- _Listed entries_

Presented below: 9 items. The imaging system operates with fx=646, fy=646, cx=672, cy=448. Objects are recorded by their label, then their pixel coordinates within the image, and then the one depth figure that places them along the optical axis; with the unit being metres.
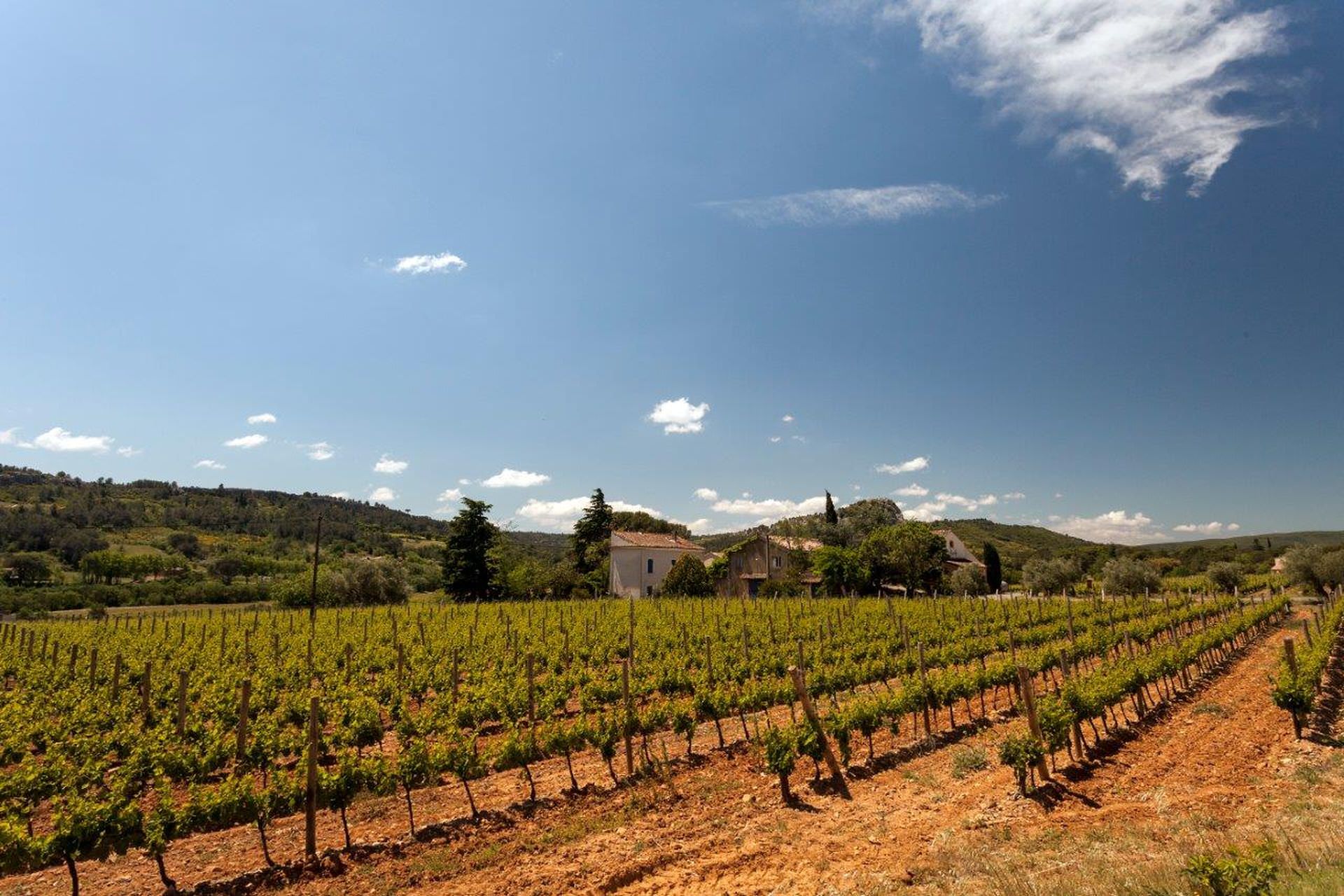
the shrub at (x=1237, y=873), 4.51
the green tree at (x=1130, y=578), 48.09
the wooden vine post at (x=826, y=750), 9.85
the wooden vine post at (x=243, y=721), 10.80
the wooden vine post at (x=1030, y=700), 10.06
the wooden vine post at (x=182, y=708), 12.01
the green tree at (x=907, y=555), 50.41
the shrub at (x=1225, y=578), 48.47
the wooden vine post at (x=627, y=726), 10.40
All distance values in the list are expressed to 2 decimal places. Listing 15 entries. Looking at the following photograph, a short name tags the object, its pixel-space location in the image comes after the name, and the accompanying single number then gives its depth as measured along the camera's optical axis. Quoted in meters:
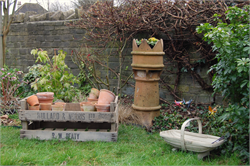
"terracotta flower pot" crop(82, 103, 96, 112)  3.37
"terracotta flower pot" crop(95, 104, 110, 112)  3.30
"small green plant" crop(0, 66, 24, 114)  4.56
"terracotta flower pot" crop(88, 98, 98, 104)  3.71
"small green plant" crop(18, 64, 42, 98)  5.23
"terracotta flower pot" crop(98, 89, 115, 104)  3.45
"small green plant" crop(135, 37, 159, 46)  4.01
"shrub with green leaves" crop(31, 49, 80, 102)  4.37
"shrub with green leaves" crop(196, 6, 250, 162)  2.55
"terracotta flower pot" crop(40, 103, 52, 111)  3.44
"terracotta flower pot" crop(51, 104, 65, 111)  3.36
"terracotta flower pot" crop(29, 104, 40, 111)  3.38
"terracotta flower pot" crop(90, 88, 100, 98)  3.74
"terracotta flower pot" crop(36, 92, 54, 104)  3.52
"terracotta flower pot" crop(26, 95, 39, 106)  3.40
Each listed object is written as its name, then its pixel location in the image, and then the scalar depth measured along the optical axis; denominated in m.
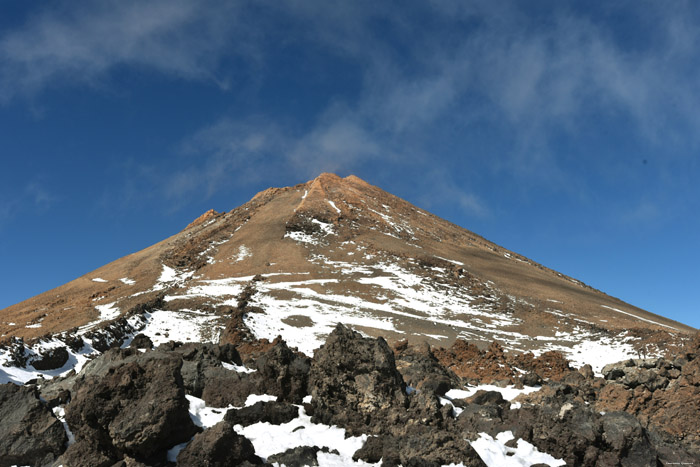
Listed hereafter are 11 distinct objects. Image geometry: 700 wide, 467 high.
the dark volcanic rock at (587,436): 11.26
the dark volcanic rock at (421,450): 10.19
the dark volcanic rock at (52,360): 25.63
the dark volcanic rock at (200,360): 13.59
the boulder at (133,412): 9.48
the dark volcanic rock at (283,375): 13.34
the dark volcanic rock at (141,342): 20.05
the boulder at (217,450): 9.31
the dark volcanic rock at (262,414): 11.81
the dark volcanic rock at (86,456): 9.71
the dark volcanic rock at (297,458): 10.05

- _Prompt_
Please return each line of the listing exactly as written, excluding the images.

- _Answer to this task_
Presented below: 9 items. The imaging system operates with fx=646, fy=646, cx=672, cy=448. Objects are recorded by their label, then their pixel coordinates within the image, and then the one depth figure that places them along the optical axis; with the unit being metres.
the shrub at (x=1237, y=873), 4.51
the green tree at (x=1130, y=578), 48.09
the wooden vine post at (x=826, y=750), 9.85
the wooden vine post at (x=243, y=721), 10.80
the wooden vine post at (x=1030, y=700), 10.06
the wooden vine post at (x=182, y=708), 12.01
the green tree at (x=907, y=555), 50.41
the shrub at (x=1225, y=578), 48.47
the wooden vine post at (x=627, y=726), 10.40
All distance values in the list are expressed to 2 decimal places. Listing 15 entries. Looking at the following photograph, a short name tags the object, its pixel-space location in the image comes after the name, and the accompanying single number then gives its depth as measured along the camera's optical axis. Quoted in meters:
"terracotta flower pot" crop(82, 103, 96, 112)  3.37
"terracotta flower pot" crop(95, 104, 110, 112)  3.30
"small green plant" crop(0, 66, 24, 114)  4.56
"terracotta flower pot" crop(88, 98, 98, 104)  3.71
"small green plant" crop(18, 64, 42, 98)  5.23
"terracotta flower pot" crop(98, 89, 115, 104)  3.45
"small green plant" crop(135, 37, 159, 46)  4.01
"shrub with green leaves" crop(31, 49, 80, 102)  4.37
"shrub with green leaves" crop(196, 6, 250, 162)  2.55
"terracotta flower pot" crop(40, 103, 52, 111)  3.44
"terracotta flower pot" crop(51, 104, 65, 111)  3.36
"terracotta flower pot" crop(29, 104, 40, 111)  3.38
"terracotta flower pot" crop(90, 88, 100, 98)  3.74
"terracotta flower pot" crop(36, 92, 54, 104)  3.52
"terracotta flower pot" crop(26, 95, 39, 106)  3.40
Each listed object is written as its name, then its pixel location in the image, and then the scalar depth measured along the optical axis; denominated in m.
Listed hereafter are 11 distinct objects. Image geometry: 700 wide, 467 high.
the dark volcanic rock at (587,436): 11.26
the dark volcanic rock at (421,450): 10.19
the dark volcanic rock at (52,360): 25.63
the dark volcanic rock at (200,360): 13.59
the boulder at (133,412): 9.48
the dark volcanic rock at (283,375): 13.34
the dark volcanic rock at (141,342): 20.05
the boulder at (217,450): 9.31
the dark volcanic rock at (262,414): 11.81
the dark volcanic rock at (86,456): 9.71
the dark volcanic rock at (297,458): 10.05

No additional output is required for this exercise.